IFN-γ/IL-12/TNFα cytokines produced by type 1 T helper (Th1) cells are associated with protection against cryptococcosis and IFN-γ is essential for host defense. In a phase 2, double-blind, placebo-controlled trial, administration of rIFN-γ1b three times weekly (100 or 200 μg dose) to the standard care helped more HIV patients convert from cryptococcal positive to negative [66]. Hence, a forthcoming goal for fungal mRNA vaccine development will be using mRNAs encoding IFN-γ and other cytokines as genetic adjuvants to enhance the efficiency of mRNA vaccines in immunocompromised individuals. Additionally, tailoring the combination of different cytokines to maximize protection against different fungal diseases in different patient populations may be a valuable pursuit.
6. Will a heterologous vaccine regimen combining mRNA vaccine and subunit protein vaccine boost immune responses against fungal infections?

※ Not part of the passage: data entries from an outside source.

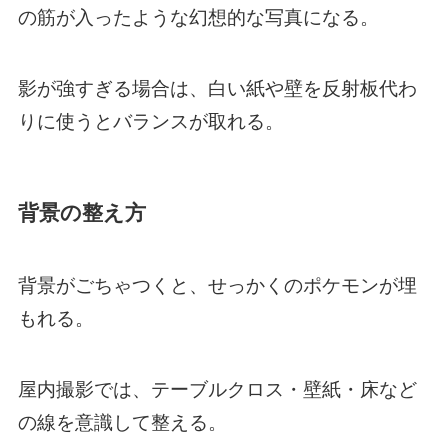
の筋が入ったような幻想的な写真になる。
影が強すぎる場合は、白い紙や壁を反射板代わ
りに使うとバランスが取れる。
背景の整え方
背景がごちゃつくと、せっかくのポケモンが埋
もれる。
屋内撮影では、テーブルクロス・壁紙・床など
の線を意識して整える。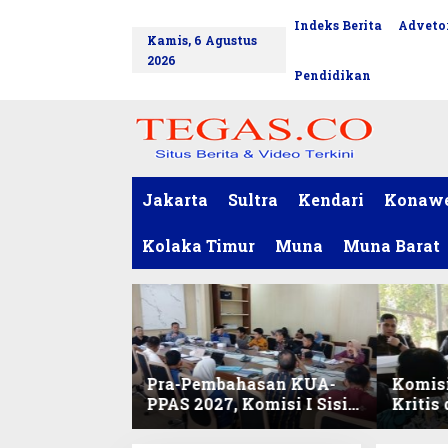
L
Indeks Berita
Advetor
tutup
e
Kamis, 6 Agustus
w
2026
a
Pendidikan
t
i
k
e
k
o
Jakarta
Sultra
Kendari
Konaw
n
t
Kolaka Timur
Muna
Muna Barat
e
n
Pra-Pembahasan KUA-
Komisi
PPAS 2027, Komisi I Sisir
Kritis
Program Prioritas
Harmo
Berkelanjutan
2027 d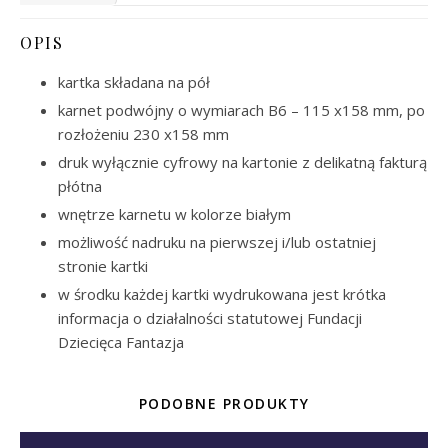
OPIS
kartka składana na pół
karnet podwójny o wymiarach B6 – 115 x158 mm, po
rozłożeniu 230 x158 mm
druk wyłącznie cyfrowy na kartonie z delikatną fakturą
płótna
wnętrze karnetu w kolorze białym
możliwość nadruku na pierwszej i/lub ostatniej
stronie kartki
w środku każdej kartki wydrukowana jest krótka
informacja o działalności statutowej Fundacji
Dziecięca Fantazja
PODOBNE PRODUKTY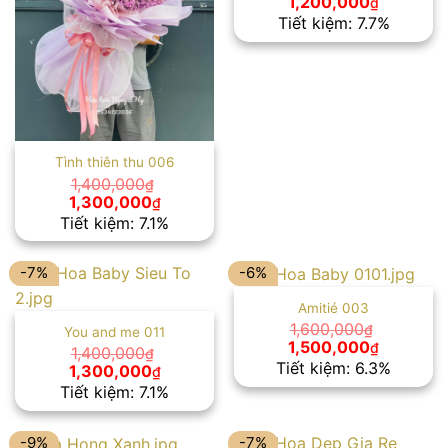
Giá
Giá
1,200,000
₫
gốc
hiện
Tiết kiệm: 7.7%
là:
tại
1,300,000₫.
là:
1,200,00
Tình thiên thu 006
1,400,000
₫
Giá
Giá
1,300,000
₫
gốc
hiện
Tiết kiệm: 7.1%
là:
tại
1,400,000₫.
là:
1,300,000₫.
-7%
-6%
Amitié 003
1,600,000
₫
You and me 011
Giá
Giá
1,500,000
₫
1,400,000
₫
gốc
hiện
Tiết kiệm: 6.3%
Giá
Giá
1,300,000
₫
là:
tại
gốc
hiện
Tiết kiệm: 7.1%
1,600,000₫.
là:
là:
tại
1,500,00
1,400,000₫.
là:
1,300,000₫.
-9%
-7%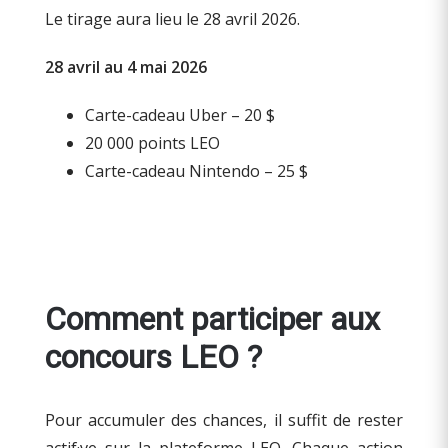
Le tirage aura lieu le 28 avril 2026.
28 avril au 4 mai 2026
Carte-cadeau Uber – 20 $
20 000 points LEO
Carte-cadeau Nintendo – 25 $
Comment participer aux
concours LEO ?
Pour accumuler des chances, il suffit de rester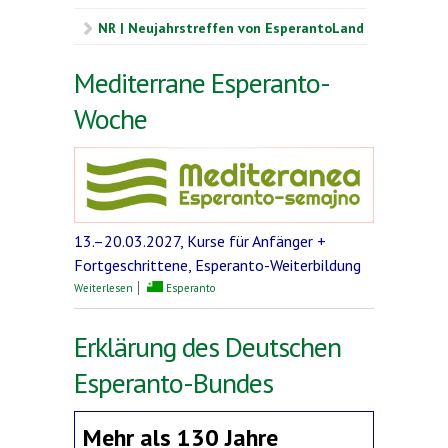
NR | Neujahrstreffen von EsperantoLand
Mediterrane Esperanto-
Woche
13.–20.03.2027, Kurse für Anfänger +
Fortgeschrittene, Esperanto-Weiterbildung
über Mediterrane Esperanto-Woche
Weiterlesen
Esperanto
Erklärung des Deutschen
Esperanto-Bundes
Mehr als 130 Jahre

A homologous prime-booster immunization strategy means the same vaccine is given in the prime and subsequent booster immunizations [67]. As different vaccines for the same disease become available, the heterologous prime-booster immunization strategy has increasingly become a possibility. Over the past decade, studies have shown that heterologous prime-booster immunizations or unmatched vaccine delivery methods using the same antigen could be more effective than the homologous prime-booster format, including those against HIV, influenza, polio, and hepatitis viruses [67–70]. The observation that a heterologous prime-booster vaccination strategy against SARS-CoV-2 variants is more effective than a homologous strategy prompted the WHO to issue an interim recommendation for heterologous SARS-CoV-2 vaccine schedules combining different vaccine platforms during the COVID-19 pandemic [71–73]. Zhang and colleagues found that protein vaccine prime-mRNA vaccine booster induces modestly higher serum neutralizing activity, while mRNA vaccine prime-protein vaccine booster induced more robust Th1 cellular response than the homologous immunization of mRNA or protein vaccines [74]. The heterologous protein/mRNA immunization strategy further enhanced antibody responses against various COVID variants [74]. In another study, priming intramuscularly with a SARS-CoV-2 mRNA vaccine followed by boosting intranasally with a recombinant protein vaccine induced stronger mucosal and systemic antibody responses compared to homologous regimens [75]. In addition to viral vaccines, combinations of mRNA and subunit protein vaccines have also been hypothesized to boost immune responses against parasite diseases [76, 77]. For example, homogenous vaccination with the LEISH-F2 mRNA vaccine or homogenous vaccination with recombinant LEISH-F2 protein did not provide protection against Leishmania donovani, but a heterogenous vaccination with the mRNA vaccine as the prime and recombinant protein vaccine as the booster significantly reduced parasite burden [77]. Therefore, it will be useful to test the heterologous immunization strategy for fungal vaccines.